■ **SOURCE EXTRACT**:
-*-

Clydebank
- Full name: Clydebank Football Club
- Nickname: The Bankies
- Founded: 2003; 23 years ago
- Ground: Holm Park, Clydebank
- Capacity: 1,200
- Owner: United Clydebank Supporters
- Chairman: Grace McGibbon
- Manager: Gordon Moffat
- League: Lowland League West
- 2025–26: Lowland League, 2nd of 18
- Website: www.clydebankfc.com
| Home colours | Away colours |

= Clydebank F.C. =

Association football club based in Clydebank, Scotland

Clydebank Football Club are a Scottish football club based in the town of Clydebank, West Dunbartonshire. Formed in 2003, they are currently a member of the .

The current Clydebank are a phoenix club formed after the previous Clydebank were bought out by Airdrieonians F.C. and moved to Airdrie. Supporters currently fund the club.

== History ==

=== Background ===
In 1888 the first club by the name of Clydebank F.C. was formed. This team played home matches at Hamilton Park and competed in the Scottish Federation from 1891 to 1893. They folded in 1895, and were followed by another Clydebank F.C. in 1899 who soon became defunct in 1902. In 1900, Junior Football team, Duntocher F.C., based in the neighbouring village of Duntocher, moved to Clydebank and changed their name to Clydebank Juniors.

-*-

■ **GIVEN RECORDS**:
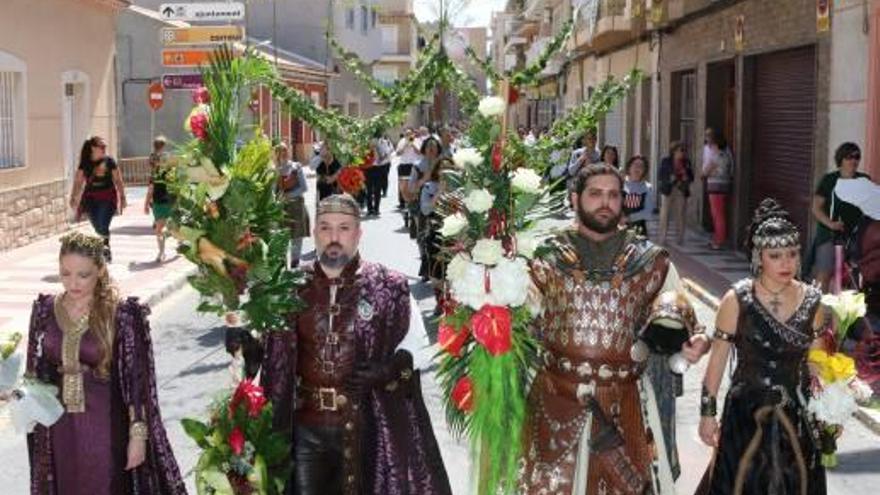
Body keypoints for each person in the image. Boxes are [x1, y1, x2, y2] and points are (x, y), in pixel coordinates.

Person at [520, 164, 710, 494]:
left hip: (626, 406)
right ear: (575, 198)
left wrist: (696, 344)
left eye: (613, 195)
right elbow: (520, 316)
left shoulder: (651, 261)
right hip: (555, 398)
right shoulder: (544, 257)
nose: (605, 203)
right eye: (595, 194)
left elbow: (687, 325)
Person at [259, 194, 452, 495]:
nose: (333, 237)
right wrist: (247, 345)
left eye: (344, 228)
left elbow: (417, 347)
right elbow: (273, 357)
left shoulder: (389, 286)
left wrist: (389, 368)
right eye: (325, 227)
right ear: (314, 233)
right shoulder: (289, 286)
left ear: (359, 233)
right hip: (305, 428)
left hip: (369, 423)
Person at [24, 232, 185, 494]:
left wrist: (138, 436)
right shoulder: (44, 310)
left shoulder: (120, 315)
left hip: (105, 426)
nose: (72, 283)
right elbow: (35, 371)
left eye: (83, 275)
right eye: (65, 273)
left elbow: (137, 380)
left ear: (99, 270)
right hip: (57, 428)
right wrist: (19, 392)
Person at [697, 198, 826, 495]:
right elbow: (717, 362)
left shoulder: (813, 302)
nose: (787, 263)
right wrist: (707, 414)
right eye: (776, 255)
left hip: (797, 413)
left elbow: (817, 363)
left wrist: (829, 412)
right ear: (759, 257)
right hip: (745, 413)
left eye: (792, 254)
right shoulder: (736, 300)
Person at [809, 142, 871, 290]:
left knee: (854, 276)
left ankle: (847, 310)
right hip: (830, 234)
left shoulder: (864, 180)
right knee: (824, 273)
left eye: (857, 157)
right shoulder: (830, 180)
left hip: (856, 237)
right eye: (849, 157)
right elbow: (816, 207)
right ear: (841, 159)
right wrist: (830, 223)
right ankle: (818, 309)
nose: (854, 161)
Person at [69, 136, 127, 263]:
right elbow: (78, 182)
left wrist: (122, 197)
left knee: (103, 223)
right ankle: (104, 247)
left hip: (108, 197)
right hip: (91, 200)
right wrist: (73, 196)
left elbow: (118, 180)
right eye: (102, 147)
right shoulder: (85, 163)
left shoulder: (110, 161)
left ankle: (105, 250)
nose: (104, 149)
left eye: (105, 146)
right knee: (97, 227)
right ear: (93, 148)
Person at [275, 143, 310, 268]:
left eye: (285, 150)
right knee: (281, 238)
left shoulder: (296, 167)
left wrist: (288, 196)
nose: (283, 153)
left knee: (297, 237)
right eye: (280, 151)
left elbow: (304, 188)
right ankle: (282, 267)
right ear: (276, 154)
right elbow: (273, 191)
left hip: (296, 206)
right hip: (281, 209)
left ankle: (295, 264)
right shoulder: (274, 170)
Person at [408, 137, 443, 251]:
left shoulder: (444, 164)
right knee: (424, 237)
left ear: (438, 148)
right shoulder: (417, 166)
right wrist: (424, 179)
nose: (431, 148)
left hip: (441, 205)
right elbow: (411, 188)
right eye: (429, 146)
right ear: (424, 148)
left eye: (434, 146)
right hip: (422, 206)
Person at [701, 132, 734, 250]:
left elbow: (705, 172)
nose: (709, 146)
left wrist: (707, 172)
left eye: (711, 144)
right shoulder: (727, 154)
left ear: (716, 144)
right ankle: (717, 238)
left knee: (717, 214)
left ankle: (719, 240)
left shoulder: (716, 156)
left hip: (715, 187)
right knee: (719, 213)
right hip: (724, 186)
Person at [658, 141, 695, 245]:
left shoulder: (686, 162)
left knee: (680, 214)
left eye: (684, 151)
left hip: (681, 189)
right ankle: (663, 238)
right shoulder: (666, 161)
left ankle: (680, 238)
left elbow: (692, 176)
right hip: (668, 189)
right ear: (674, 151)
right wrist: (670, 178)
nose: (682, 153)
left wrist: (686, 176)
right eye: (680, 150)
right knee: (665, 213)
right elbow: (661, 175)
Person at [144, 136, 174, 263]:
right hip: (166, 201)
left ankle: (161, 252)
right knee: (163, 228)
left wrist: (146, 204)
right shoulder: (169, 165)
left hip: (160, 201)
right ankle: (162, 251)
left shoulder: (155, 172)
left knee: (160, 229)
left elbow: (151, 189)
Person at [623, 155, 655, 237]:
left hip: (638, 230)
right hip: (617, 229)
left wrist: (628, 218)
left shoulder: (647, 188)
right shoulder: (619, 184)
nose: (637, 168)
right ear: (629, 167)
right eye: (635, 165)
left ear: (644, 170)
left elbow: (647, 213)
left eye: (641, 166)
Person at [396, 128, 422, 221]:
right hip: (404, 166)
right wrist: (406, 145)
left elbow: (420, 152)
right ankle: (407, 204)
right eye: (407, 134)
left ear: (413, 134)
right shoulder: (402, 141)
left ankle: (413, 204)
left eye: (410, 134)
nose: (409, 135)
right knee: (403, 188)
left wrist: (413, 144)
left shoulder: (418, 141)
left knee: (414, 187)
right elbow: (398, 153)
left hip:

-*-

■ **EXERCISE 1**: Using the Clydebank football club text, say whether each statement agrees with it: (a) The first Clydebank F.C. played its home matches at Holm Park. (b) The Clydebank F.C. formed in 1899 became defunct in 1902. (c) Duntocher F.C. moved to Clydebank in 1900. Answer yes or no for each, and quote the words that decide it.
■ **EXERCISE 2**: Extend the Clydebank football club text, starting right after its last sentence.

■ **WRITTEN RESPONSE 1**:
(a) No: "This team played home matches at Hamilton Park"
(b) Yes: "followed by another Clydebank F.C. in 1899 who soon became defunct in 1902"
(c) Yes: "In 1900, Junior Football team, Duntocher F.C., based in the neighbouring village of Duntocher, moved to Clydebank"

■ **WRITTEN RESPONSE 2**:
A third club named Clydebank F.C. were formed in 1914. Playing their home games at Clydeholm they immediately joined the Scottish Football League, but by 1931 they had disbanded. In 1964 the owners of East Stirlingshire F.C., Jack and Charlie Steedman, merged the Falkirk-based team with Clydebank Juniors, naming the new entity East Stirlingshire Clydebank F.C.. ES Clydebank inherited East Stirlingshire's place in Division Two and played their home games at New Kilbowie. The merge, which was opposed by fans of both clubs, lasted only one season, with East Stirlingshire shareholders winning several court cases against it. East Stirlingshire reverted to its original legal status and moved back to Falkirk, parting company with the Steedman brothers.

The fourth Clydebank F.C. were formed in 1965 by the Steedman Brothers. The club joined the Scottish Football League in 1966 and by 1978 had reached the Premier Division, becoming the first club to play in all Scottish League divisions after league reconstruction in 1975. Clydebank spent most of the following seasons in the First Division, but their fortunes changed around 1996 when the Steedman brothers sold their New Kilbowie ground with no new stadium to replace it. Following the sale of Kilbowie the club played "home" games at Boghead Park in Dumbarton, then Cappielow Park in Greenock. After the liquidation of Airdrieonians, a consortium led by Jim Ballantyne put forward a bid to fill the vacancy in the SFL and build a new club in Airdrie from scratch. This effort failed, so instead the group bought the ailing Clydebank, renamed them Airdrie United, and moved the club to Airdrie.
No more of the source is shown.